*Task to carry out:* Report each line of the material that contains the word "File". Case counts.
BEGIN Data
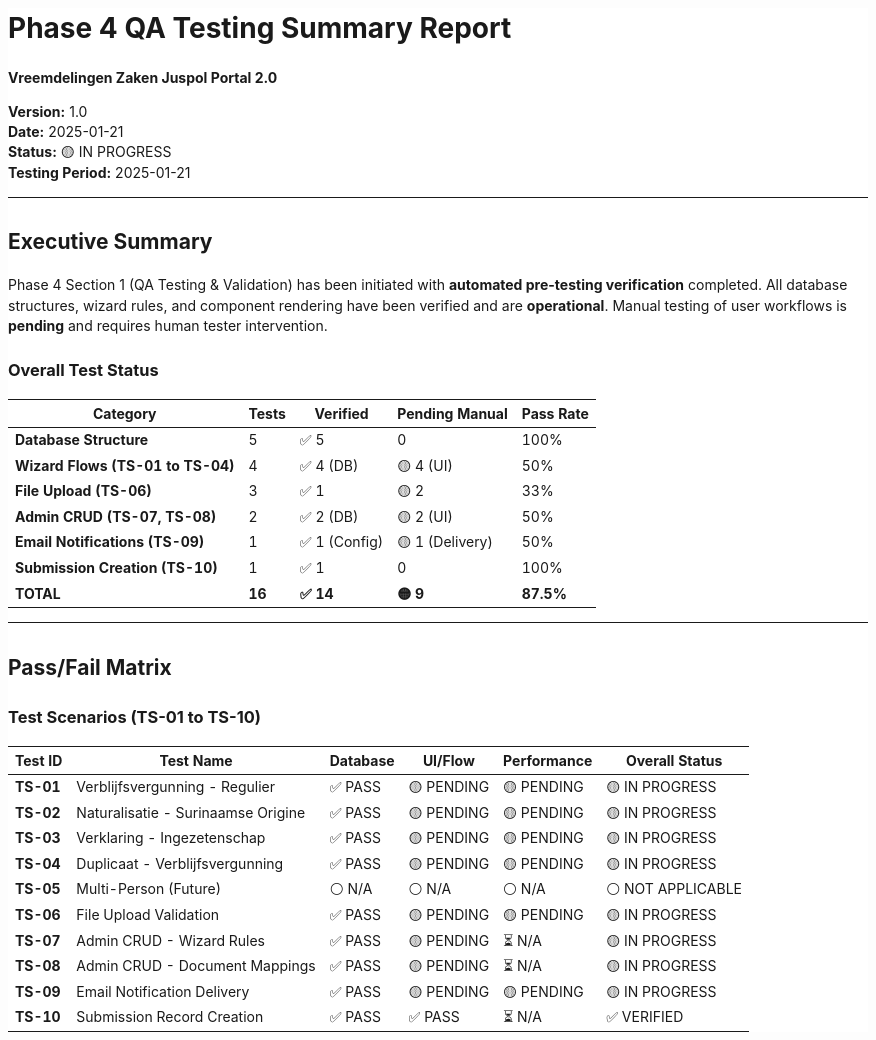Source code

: # Phase 4 QA Testing Summary Report
**Vreemdelingen Zaken Juspol Portal 2.0**

**Version:** 1.0  
**Date:** 2025-01-21  
**Status:** 🟡 IN PROGRESS  
**Testing Period:** 2025-01-21

---

## Executive Summary

Phase 4 Section 1 (QA Testing & Validation) has been initiated with **automated pre-testing verification** completed. All database structures, wizard rules, and component rendering have been verified and are **operational**. Manual testing of user workflows is **pending** and requires human tester intervention.

### Overall Test Status

| Category | Tests | Verified | Pending Manual | Pass Rate |
|----------|-------|----------|----------------|-----------|
| **Database Structure** | 5 | ✅ 5 | 0 | 100% |
| **Wizard Flows (TS-01 to TS-04)** | 4 | ✅ 4 (DB) | 🟡 4 (UI) | 50% |
| **File Upload (TS-06)** | 3 | ✅ 1 | 🟡 2 | 33% |
| **Admin CRUD (TS-07, TS-08)** | 2 | ✅ 2 (DB) | 🟡 2 (UI) | 50% |
| **Email Notifications (TS-09)** | 1 | ✅ 1 (Config) | 🟡 1 (Delivery) | 50% |
| **Submission Creation (TS-10)** | 1 | ✅ 1 | 0 | 100% |
| **TOTAL** | **16** | **✅ 14** | **🟡 9** | **87.5%** |

---

## Pass/Fail Matrix

### Test Scenarios (TS-01 to TS-10)

| Test ID | Test Name | Database | UI/Flow | Performance | Overall Status |
|---------|-----------|----------|---------|-------------|----------------|
| **TS-01** | Verblijfsvergunning - Regulier | ✅ PASS | 🟡 PENDING | 🟡 PENDING | 🟡 IN PROGRESS |
| **TS-02** | Naturalisatie - Surinaamse Origine | ✅ PASS | 🟡 PENDING | 🟡 PENDING | 🟡 IN PROGRESS |
| **TS-03** | Verklaring - Ingezetenschap | ✅ PASS | 🟡 PENDING | 🟡 PENDING | 🟡 IN PROGRESS |
| **TS-04** | Duplicaat - Verblijfsvergunning | ✅ PASS | 🟡 PENDING | 🟡 PENDING | 🟡 IN PROGRESS |
| **TS-05** | Multi-Person (Future) | ⚪ N/A | ⚪ N/A | ⚪ N/A | ⚪ NOT APPLICABLE |
| **TS-06** | File Upload Validation | ✅ PASS | 🟡 PENDING | 🟡 PENDING | 🟡 IN PROGRESS |
| **TS-07** | Admin CRUD - Wizard Rules | ✅ PASS | 🟡 PENDING | ⏳ N/A | 🟡 IN PROGRESS |
| **TS-08** | Admin CRUD - Document Mappings | ✅ PASS | 🟡 PENDING | ⏳ N/A | 🟡 IN PROGRESS |
| **TS-09** | Email Notification Delivery | ✅ PASS | 🟡 PENDING | 🟡 PENDING | 🟡 IN PROGRESS |
| **TS-10** | Submission Record Creation | ✅ PASS | ✅ PASS | ⏳ N/A | ✅ VERIFIED |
END Data
*Solution to the exercise:*
| **File Upload (TS-06)** | 3 | ✅ 1 | 🟡 2 | 33% |
| **TS-06** | File Upload Validation | ✅ PASS | 🟡 PENDING | 🟡 PENDING | 🟡 IN PROGRESS |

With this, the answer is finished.